Personal information
- Born: 17 June 1998 (age 28) Marousi, Greece
- Nationality: Greek
- Height: 184 cm (6 ft 0 in)
- Weight: 68 kg (150 lb)
- Position: Goalkeeper

Club information
- Current team: Olympiacos
- Number: 13

Senior clubs
- Years: Team
- Olympiacos

Medal record
Women's Water polo
Representing Greece
World Championship
| Gold medal – first place | 2025 Singapore | Team |
European Championship
| Silver medal – second place | 2018 Barcelona |  |
| Silver medal – second place | 2022 Split |  |
| Bronze medal – third place | 2024 Eindhoven |  |
| Bronze medal – third place | 2026 Funchal |  |
European Games
| Bronze medal – third place | 2015 Baku | Team |

= Ioanna Stamatopoulou =

Greek water polo player

Ioanna Stamatopoulou (Ιωάννα Σταματοπούλου, born 17 June 1998) is a Greek water polo player, playing as a goalkeeper for Olympiacos and the Greece women's national team.
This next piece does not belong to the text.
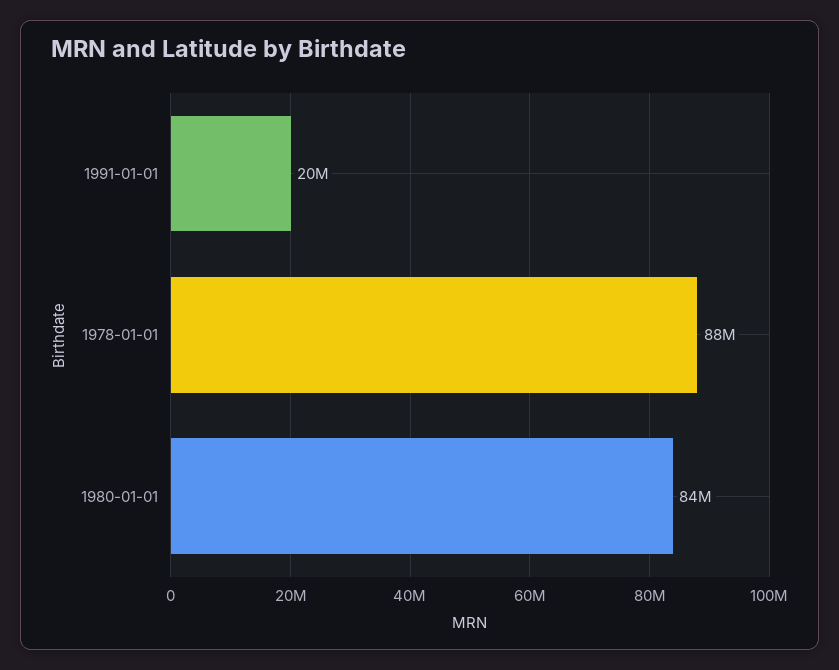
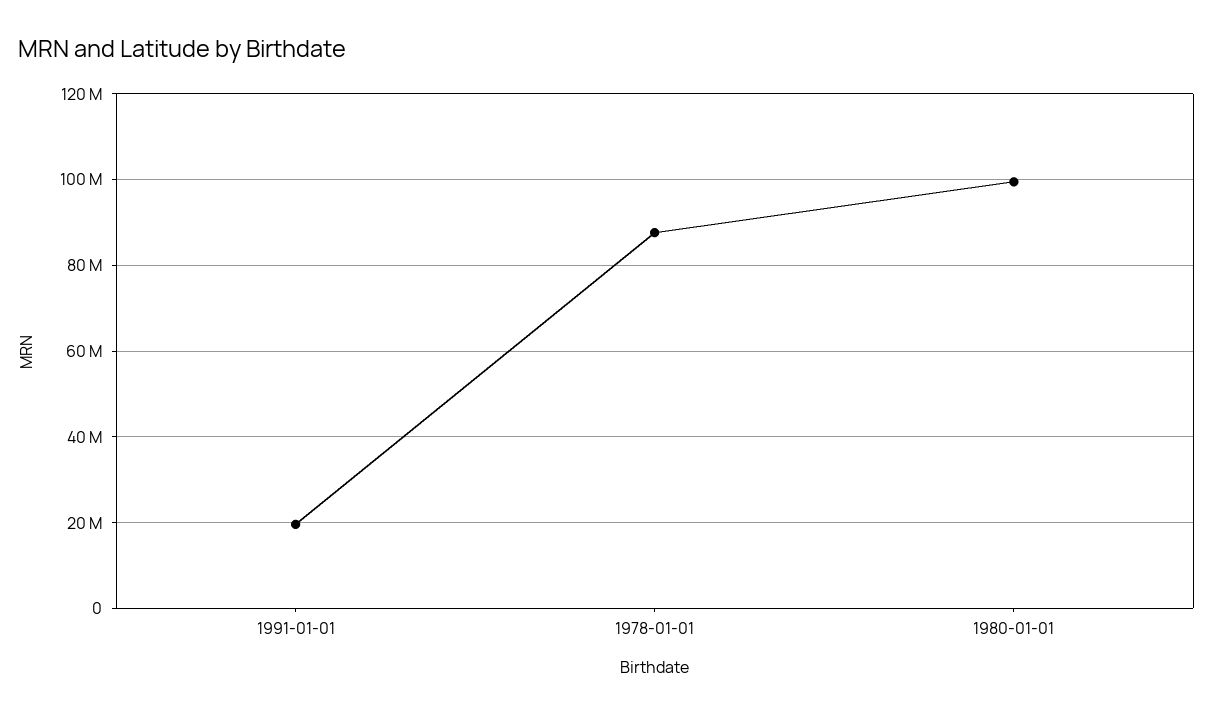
1980-01-01: 84000000 -> 100000000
As a player of Olympiacos, she won the 2014–15 LEN Euro League Women, the 2015 Women's LEN Super Cup and the 2014 Women's LEN Trophy.

She was part of the Greece women's national water polo team that won the silver medal at the 2018 European Championship in Barcelona and the bronze medal at the 2015 European Games in Baku. She started competing water polo in 2009 with the team of Ethnikos Piraeus before moving to Olympiacos in 2012.

In 2025, Stamatopoulou played a pivotal role for Greece’s national team at the World Championships in Singapore, where they won the gold medal and she was named as the tournament’s best goalkeeper.